# Hyatt taking over Four Seasons Aviara? Will they be switching to RCI?



## Gundy (Apr 28, 2010)

I read online today that the Four Seasons Aviara is being taken over by Hyatt?? Has anyone heard anything about this? Will this mean that the Four Seasons Aviara will also be showing up in RCI now? Let me know if anybody knows anything about it.


----------



## Steve (Apr 28, 2010)

Hi Gundy,

There is a very detailed thread on this topic here:

http://www.tugbbs.com/forums/showthread.php?t=120271

To answer your specific question, the timeshare portion of Four Seasons Aviara (the Residence Club) is remaining with Four Seasons management...at least for the time being.  In addition, Hyatt timeshares (Hyatt Vacation Club) only exchange in II.  So even if Hyatt did take over management of the timeshares at Aviara, they wouldn't be available through RCI.

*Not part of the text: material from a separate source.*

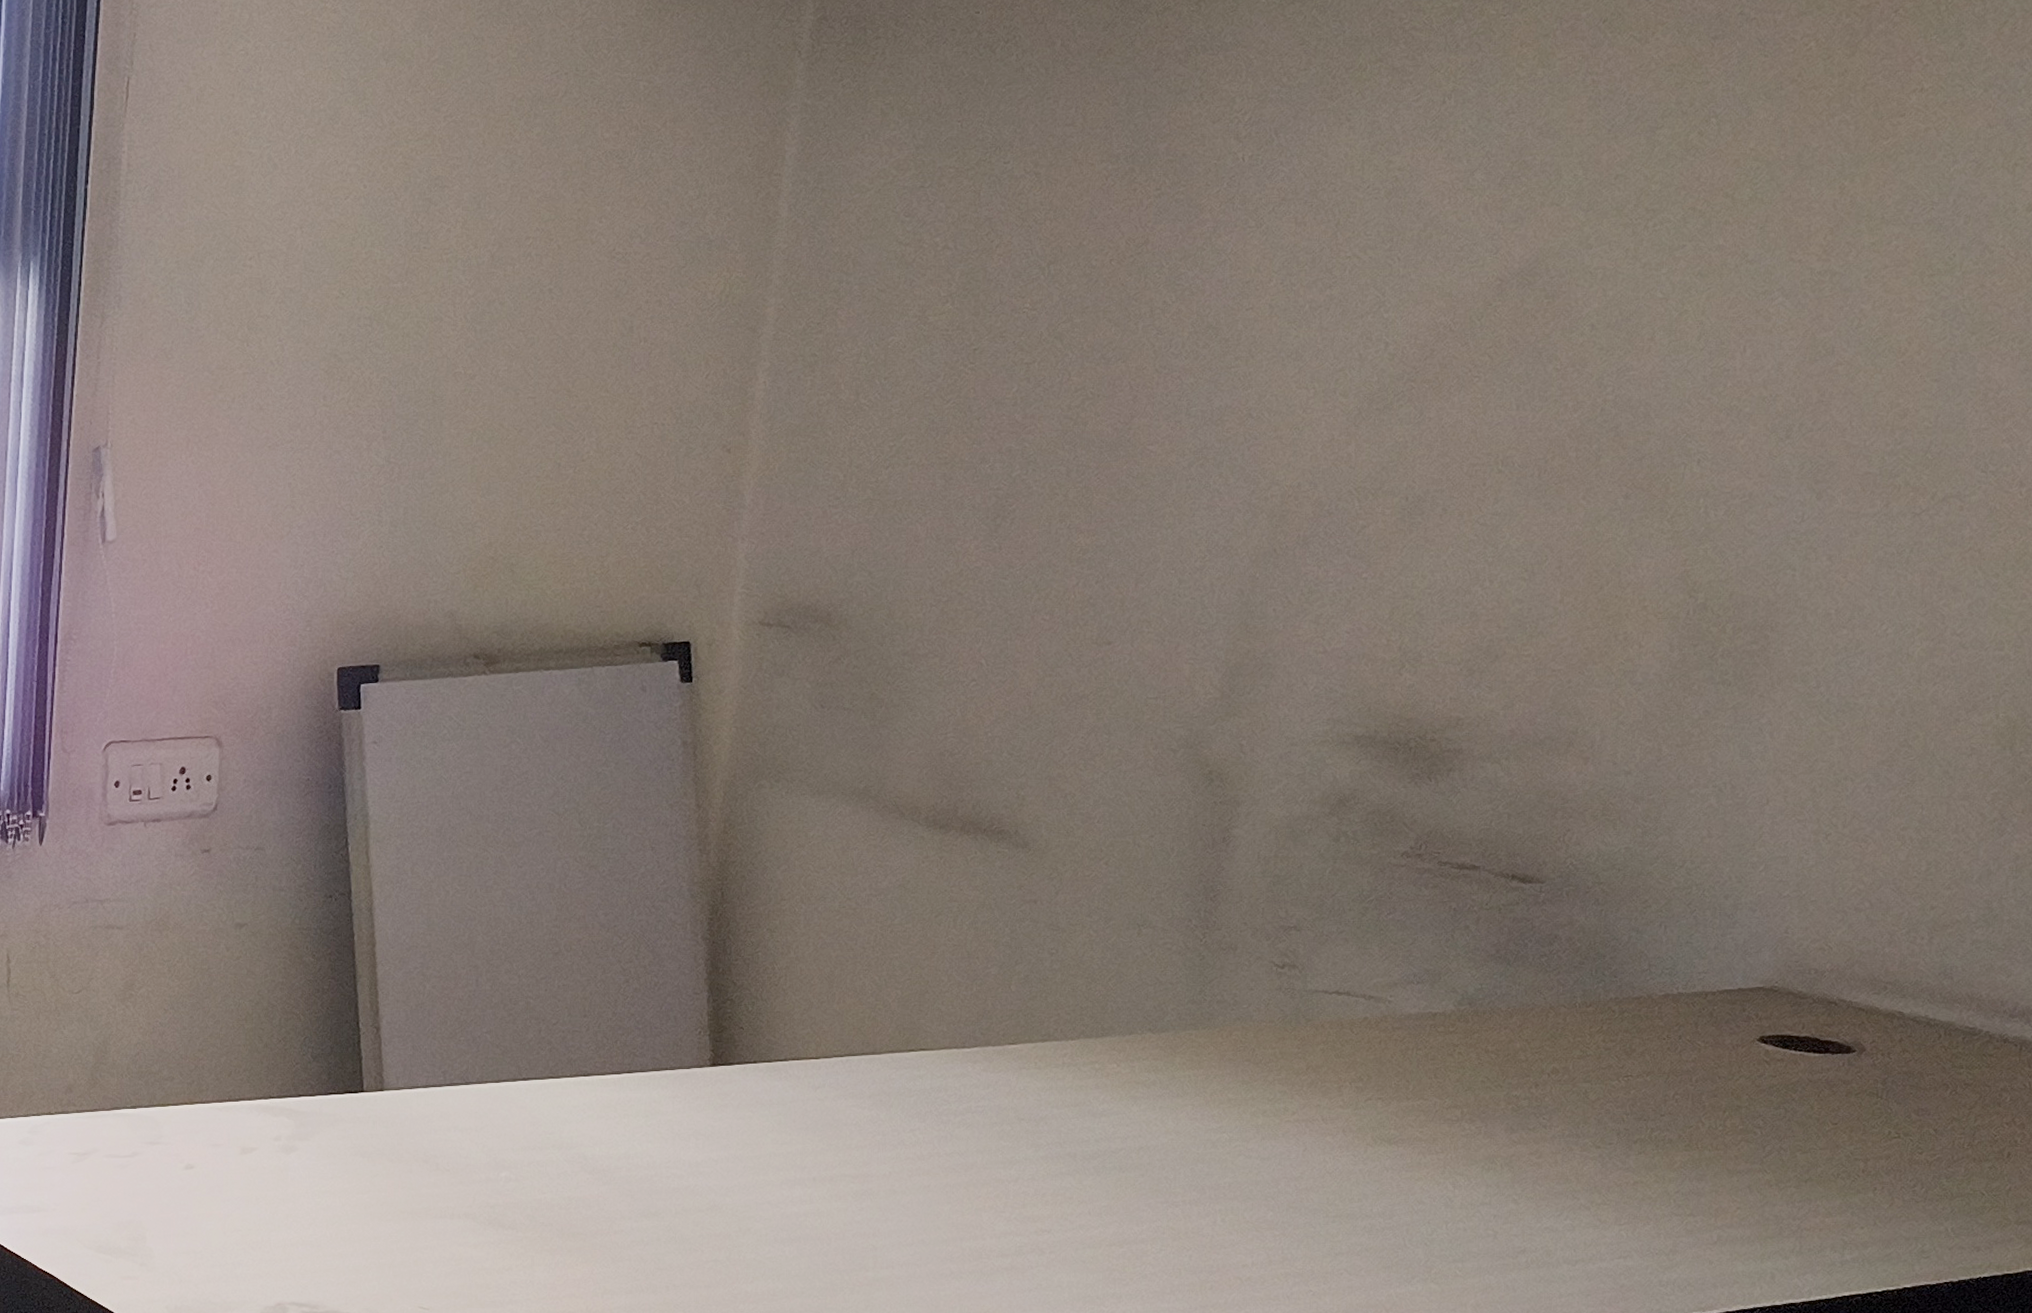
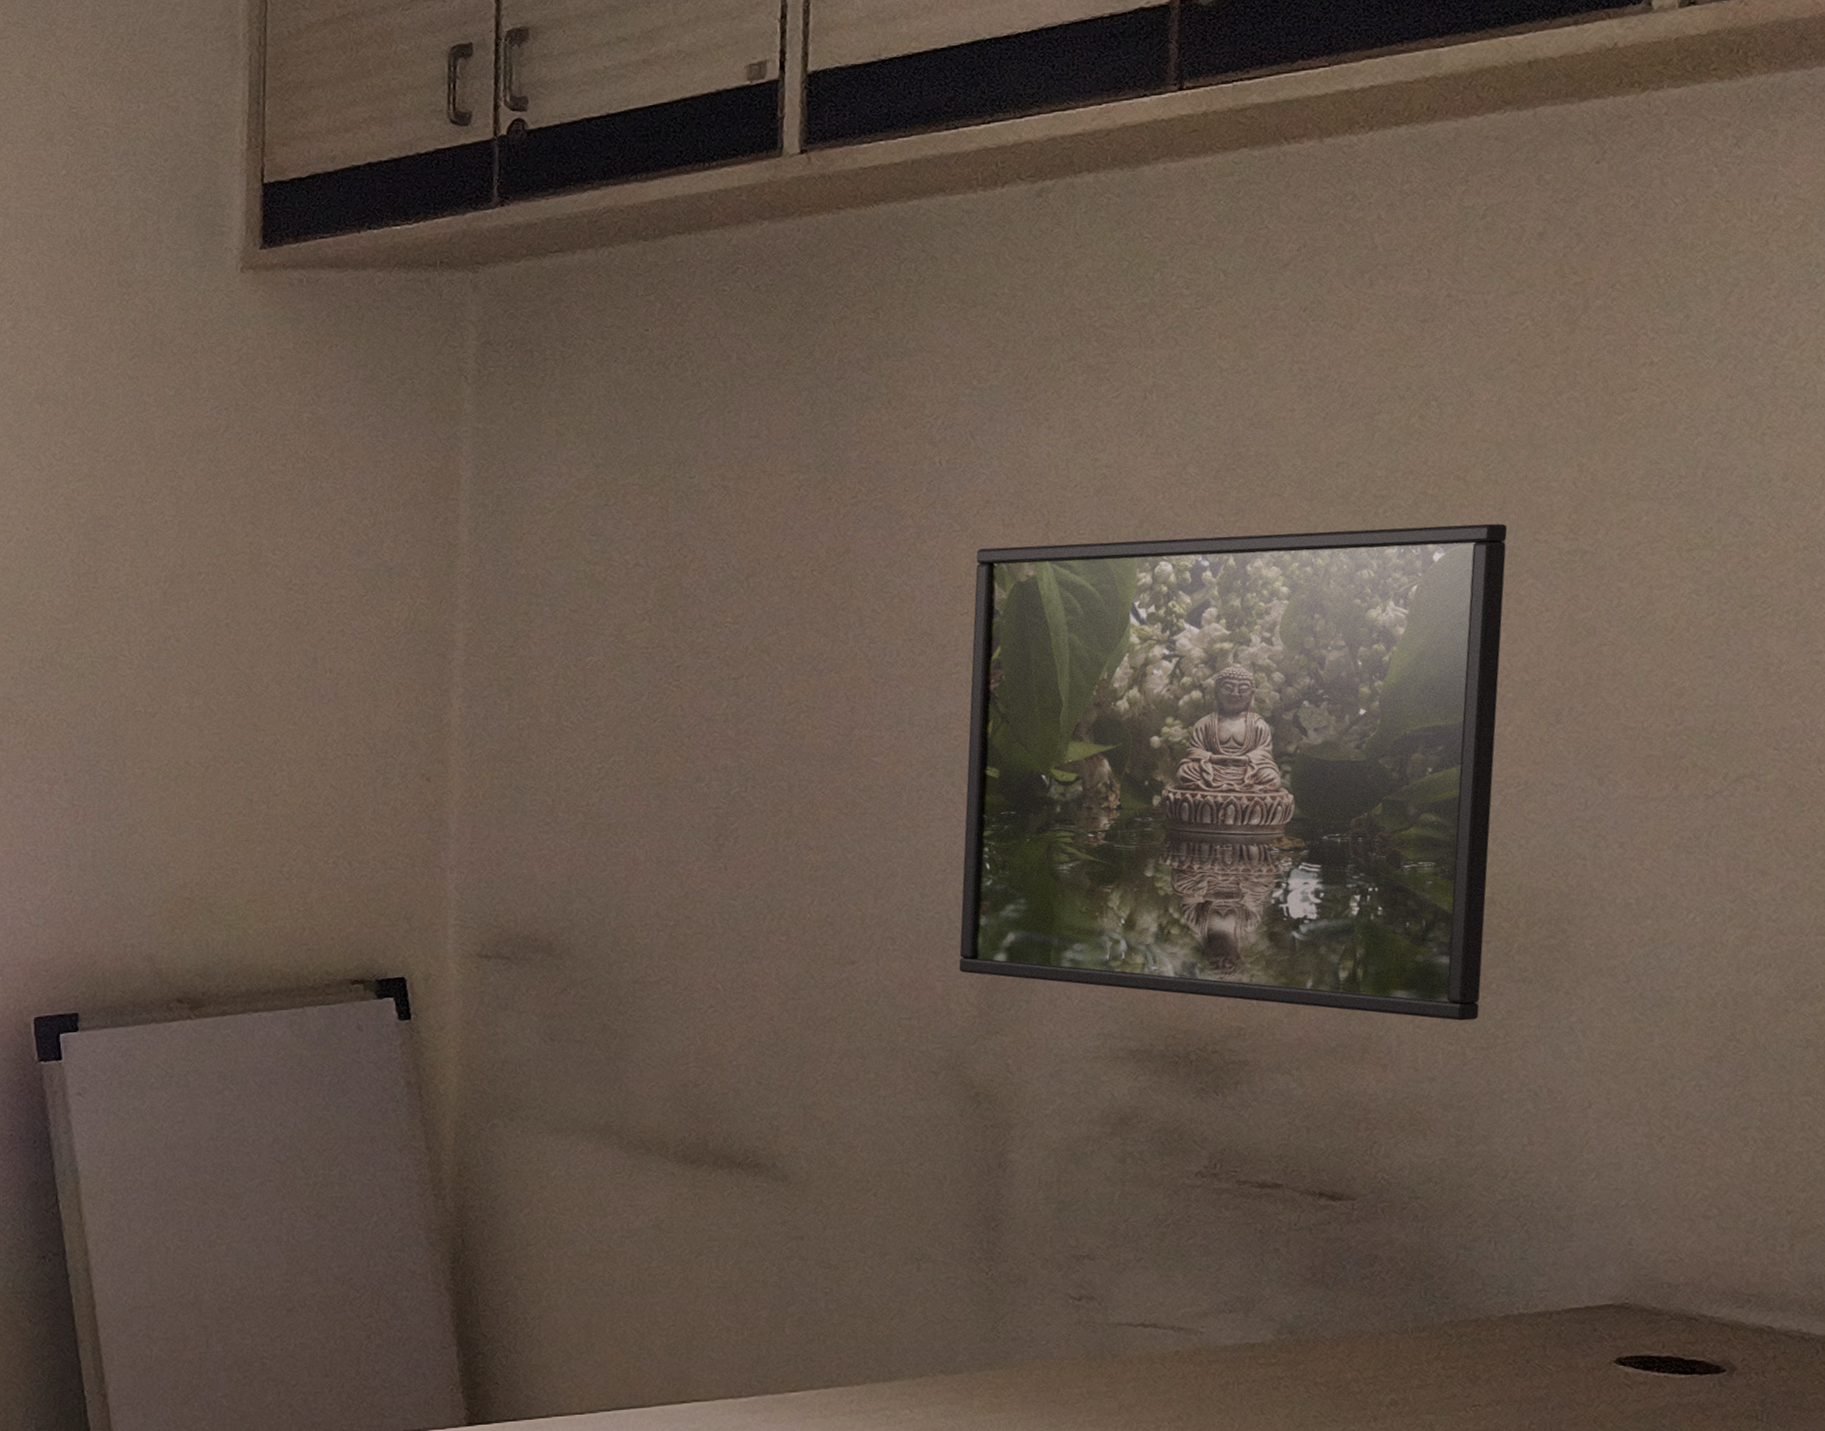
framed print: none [1207,241,1766,719] -> present [959,523,1508,1021]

Many Hyatt hotels have recently become available through RCI.  However, Hyatt timeshares have not.  They remain exclusively with II.  Therefore, you may see exchanges through RCI into the Park Hyatt Aviara which will be be the new name for the Four Seasons hotel.  However, these will be traditional hotel rooms in the hotel...not timeshares. 

Steve


----------



## Bill4728 (May 5, 2010)

As Steve said, the hotel management is being taken by Hyatt. The TS is not effected in any way.


----------